Two lines below mark the span: the one containing "du ministère de" and the one containing "faire face les". Set down both, plus every line between, exactly as they stand, and nothing else.

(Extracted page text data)
____

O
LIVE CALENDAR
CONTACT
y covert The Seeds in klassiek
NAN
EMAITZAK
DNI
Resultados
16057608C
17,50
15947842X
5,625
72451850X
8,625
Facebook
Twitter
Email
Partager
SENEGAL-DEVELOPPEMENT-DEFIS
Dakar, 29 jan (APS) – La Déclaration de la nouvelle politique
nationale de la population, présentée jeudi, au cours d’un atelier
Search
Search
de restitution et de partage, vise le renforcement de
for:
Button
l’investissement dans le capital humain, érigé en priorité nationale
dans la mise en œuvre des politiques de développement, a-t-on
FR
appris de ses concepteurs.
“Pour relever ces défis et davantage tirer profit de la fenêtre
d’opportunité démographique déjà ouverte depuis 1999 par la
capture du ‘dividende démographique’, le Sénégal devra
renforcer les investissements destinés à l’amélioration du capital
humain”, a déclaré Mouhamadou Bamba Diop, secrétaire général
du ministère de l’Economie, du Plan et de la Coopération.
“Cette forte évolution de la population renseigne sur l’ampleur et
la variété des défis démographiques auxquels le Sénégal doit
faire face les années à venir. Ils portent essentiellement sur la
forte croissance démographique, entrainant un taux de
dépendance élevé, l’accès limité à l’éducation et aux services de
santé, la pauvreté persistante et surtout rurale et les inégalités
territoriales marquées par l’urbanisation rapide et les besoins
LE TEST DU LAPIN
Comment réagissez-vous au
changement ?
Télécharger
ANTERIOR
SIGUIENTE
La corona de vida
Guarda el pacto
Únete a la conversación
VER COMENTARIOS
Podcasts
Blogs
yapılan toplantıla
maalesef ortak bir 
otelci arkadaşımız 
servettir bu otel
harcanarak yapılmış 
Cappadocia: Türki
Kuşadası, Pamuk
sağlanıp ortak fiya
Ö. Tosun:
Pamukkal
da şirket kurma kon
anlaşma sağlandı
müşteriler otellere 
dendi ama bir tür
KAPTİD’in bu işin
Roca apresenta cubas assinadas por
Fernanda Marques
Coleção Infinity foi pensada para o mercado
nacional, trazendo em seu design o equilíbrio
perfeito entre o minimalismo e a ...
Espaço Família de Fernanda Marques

____

Solution for this task ->
du ministère de l’Economie, du Plan et de la Coopération.
“Cette forte évolution de la population renseigne sur l’ampleur et
la variété des défis démographiques auxquels le Sénégal doit
faire face les années à venir. Ils portent essentiellement sur la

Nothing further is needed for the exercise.